Tolstoy, Leo
TOLSTOY, LEO (1828–1910), Russian writer. Leo Nikolaevich Tolstoy was born on his family's estate of Yasnaia Poliana (Bright Meadow), in Tula Province. His parents, both from the high aristocracy, died in his early boyhood. Tolstoy was a melancholy child, self-centered but filled with the desire to be a better person.
He entered the University of Kazan in 1844, planning to become a diplomat, but left the university in 1847 without taking a degree. That same year, he inherited Yasnaia Poliana and went there to live. In 1849 he opened a school for the village children and was one of its teachers. At this time, as later, he was strongly under the influence of Rousseau.
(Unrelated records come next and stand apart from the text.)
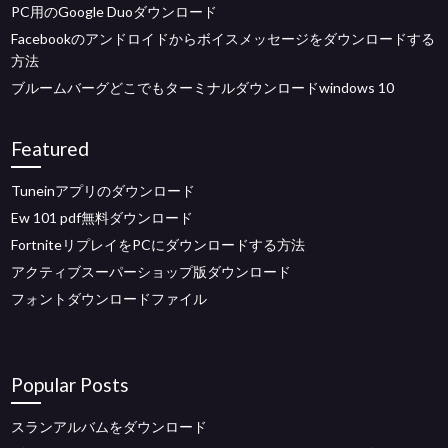
PC用のGoogle Duoダウンロード
Facebookのアンドロイドからボイスメッセージをダウンロードする
方法
ブルームバーグどこでもターミナルダウンロードwindows 10
Featured
Tuneinアプリのダウンロード
Ew 101 pdf無料ダウンロード
FortniteリプレイをPCにダウンロードする方法
アクティブスーパーショップ版ダウンロード
フォントダウンロードファイル
Popular Posts
スランアルバムをダウンロード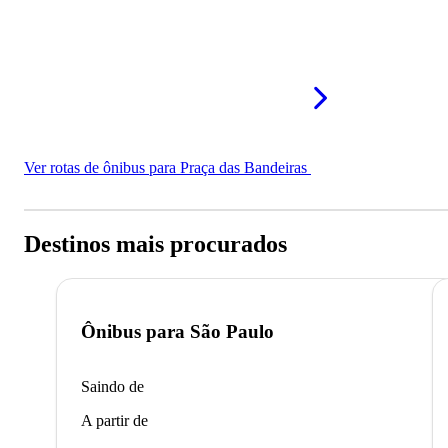
Ver rotas de ônibus para Praça das Bandeiras
Destinos mais procurados
Ônibus para
São Paulo
Saindo de
A partir de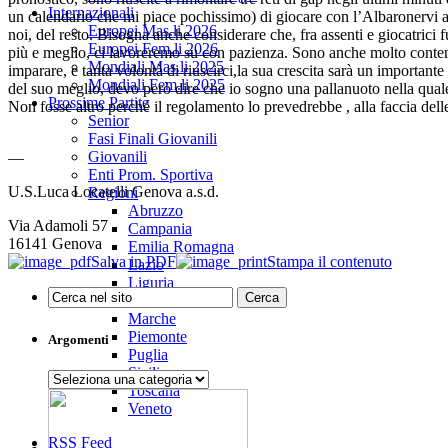
Internazionali
un calendario che mi piace pochissimo) di giocare con l’Albaronervi a
Europei Mas.li 2026
noi, del resto. Bisogna anche considerare che, fra assenti e giocatrici
Europei Fem.li 2026
più e meglio, ci lavoreremo su con pazienza. Sono anche molto content
Mondiali Mas.li 2025
imparare, e tanta volontà di riuscirci,la sua crescita sarà un importante
Mondiali Fem.li 2025
del suo meglio, devo però dire che io sogno una pallanuoto nella qual
Prossime Partite
Non fosse altro perché il regolamento lo prevedrebbe , alla faccia dell
Senior
Fasi Finali Giovanili
Giovanili
—
Enti Prom. Sportiva
U.S.Luca Locatelli Genova a.s.d.
Regioni
Abruzzo
Via Adamoli 57
Campania
16141 Genova
Emilia Romagna
Salva in PDF
Stampa il contenuto
Lazio
Liguria
Lombardia
Marche
Piemonte
Argomenti
Puglia
Sicilia
Argomenti
Toscana
Veneto
RSS Feed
Tolstoy volunteered in 1851 for army service in the Caucasus, and he subsequently took part in the Crimean War (1854–1856) in the Danube region and at Sevastopol. He left the army in 1856 and returned to Yasnaia Poliana. By the following year he had published a semi-autobiographical trilogy on his childhood and youth and a group of short stories on the war in the Caucasus and at Sevastopol. These works soon brought him fame.
Tolstoy made the first of two trips to western Europe in 1857 and was repelled by the absence of spiritual values and the materialism he found there.